Project Summary
In their 2019 Antibiotic Resistance Threats Report, the Centers for Disease Control and Prevention listed
Clostridioides (formerly Clostridium) difficile as an urgent threat. As the most common healthcare-associated
infection, it has an enormous impact on both the lives of individuals and the healthcare system at large.
Developing a C. difficile infection (CDI) is most often associated with the recent use of antibiotics, as broad
spectrum antibiotics can lead to a disruption of the normal gut microbiota, which in turn allows C. difficile spores
to germinate and overwhelm the remaining microbiome that normally keeps the vegetative C. difficile at bay.

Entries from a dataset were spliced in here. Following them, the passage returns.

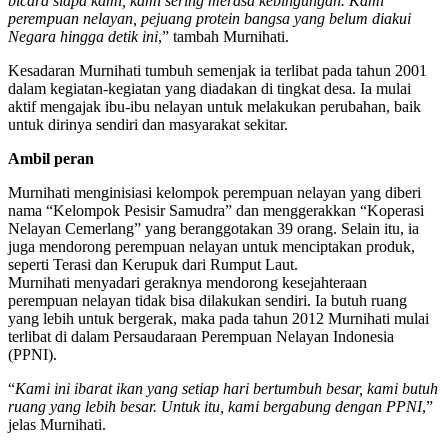
bicara siapa kami, kami sering merasa kebingungan. Kami
perempuan nelayan, pejuang protein bangsa yang belum diakui
Negara hingga detik ini
,” tambah Murnihati.
Kesadaran Murnihati tumbuh semenjak ia terlibat pada tahun 2001
dalam kegiatan-kegiatan yang diadakan di tingkat desa. Ia mulai
aktif mengajak ibu-ibu nelayan untuk melakukan perubahan, baik
untuk dirinya sendiri dan masyarakat sekitar.
Ambil peran
Murnihati menginisiasi kelompok perempuan nelayan yang diberi
nama “Kelompok Pesisir Samudra” dan menggerakkan “Koperasi
Nelayan Cemerlang” yang beranggotakan 39 orang. Selain itu, ia
juga mendorong perempuan nelayan untuk menciptakan produk,
seperti Terasi dan Kerupuk dari Rumput Laut.
Murnihati menyadari geraknya mendorong kesejahteraan
perempuan nelayan tidak bisa dilakukan sendiri. Ia butuh ruang
yang lebih untuk bergerak, maka pada tahun 2012 Murnihati mulai
terlibat di dalam Persaudaraan Perempuan Nelayan Indonesia
(PPNI).
“
Kami ini ibarat ikan yang setiap hari bertumbuh besar, kami butuh
ruang yang lebih besar. Untuk itu, kami bergabung dengan
PPNI
,”
jelas Murnihati.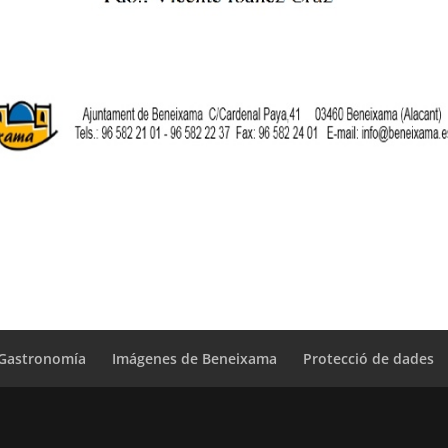
Gastronomía
Imágenes de Beneixama
Protecció de dades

Although the patient risk factors for CDI are fairly well understood, the potential roles of genetic variation in the
infecting strain in influencing the progression to severe CDI are less so. Given the extensive diversity in both the
nucleotide sequences of core genes and variation in gene content among common C. difficile strains, it is likely
that there are significant differences in how different strains of C. difficile interact with the host. Indeed, there
have been numerous reports of variation in the propensity for certain sequence types to cause severe disease,
although the genetic variation mediating strain-level differences is largely unknown.

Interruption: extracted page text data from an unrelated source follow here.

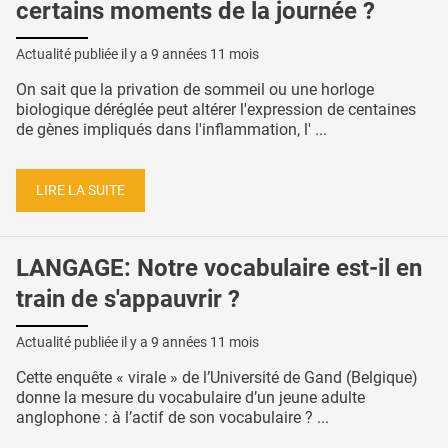
certains moments de la journée ?
Actualité publiée il y a
9 années 11 mois
On sait que la privation de sommeil ou une horloge
biologique déréglée peut altérer l'expression de centaines
de gènes impliqués dans l'inflammation, l' ...
LIRE LA SUITE
LANGAGE: Notre vocabulaire est-il en
train de s'appauvrir ?
Actualité publiée il y a
9 années 11 mois
Cette enquête « virale » de l’Université de Gand (Belgique)
donne la mesure du vocabulaire d’un jeune adulte
anglophone : à l’actif de son vocabulaire ? ...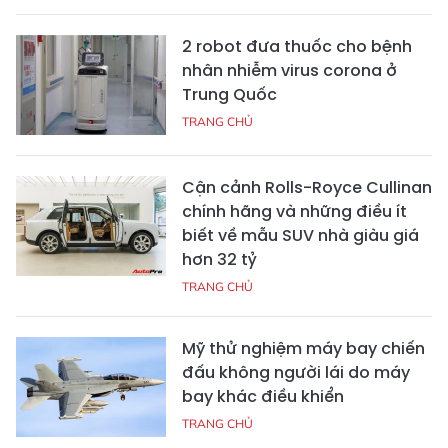
2 robot đưa thuốc cho bệnh
nhân nhiễm virus corona ở
Trung Quốc
TRANG CHỦ
Cận cảnh Rolls-Royce Cullinan
chính hãng và những điều ít
biết về mẫu SUV nhà giàu giá
hơn 32 tỷ
TRANG CHỦ
Mỹ thử nghiệm máy bay chiến
đấu không người lái do máy
bay khác điều khiển
TRANG CHỦ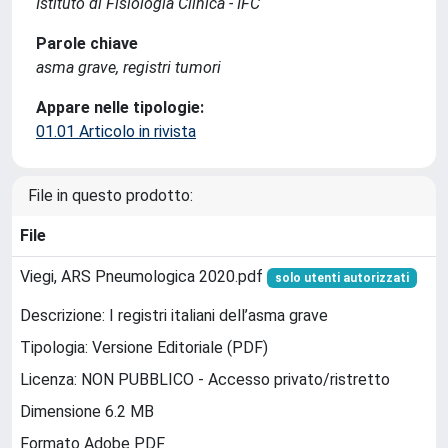
Istituto di Fisiologia Clinica - IFC
Parole chiave
asma grave, registri tumori
Appare nelle tipologie:
01.01 Articolo in rivista
File in questo prodotto:
File
Viegi, ARS Pneumologica 2020.pdf
solo utenti autorizzati
Descrizione: I registri italiani dell’asma grave
Tipologia: Versione Editoriale (PDF)
Licenza: NON PUBBLICO - Accesso privato/ristretto
Dimensione 6.2 MB
Formato Adobe PDF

In this proposal I take a data driven approach to identify genetic variants influencing patient immune
responses and clinical trajectories. To accomplish this, I will leverage a massive data repository created through
comprehensive sampling of all C. difficile positive cases at Michigan Medicine. Included in this repository are
1,678 C. difficile whole genome sequenced isolates, associated processed electronic health record data from
1,516 patients, and banked serum during the instance of CDI for 1178 patients. Serum cytokine levels have
already been determined for 220 of these patients. Preliminary studies conducted in support of this proposal
demonstrate that variation encoded in the genomes of infecting strains are predictive of both initial patient
immune responses and subsequent severe infections, supporting the contribution of strain genetic background
to patient clinical trajectories. I will build upon these studies and attempt to identify the specific variants, genes
and pathways that are mediating variation in clinical outcomes. To this end I will employ a combination of
machine learning and bacterial genome-wide association studies (bGWAS) to gain insight into bacterial genetic
features that influence patient immune response as quantified by serum cytokine measurements, as well as
bacterial genetic variation associated with severe outcomes. I will then validate these bioinformatic findings by
evaluating the accuracy of model predictions by comparison of predicted and actual 1) cytokine measures on
withheld serum samples, and 2) in vivo severity outcome in a mouse model of CDI. The resulting understanding
of the genetic factors of C. difficile that impact patient cytokine response and severity outcome can then be
leveraged to improve current treatment strategies, as well as indicate novel targets for therapy against CDI.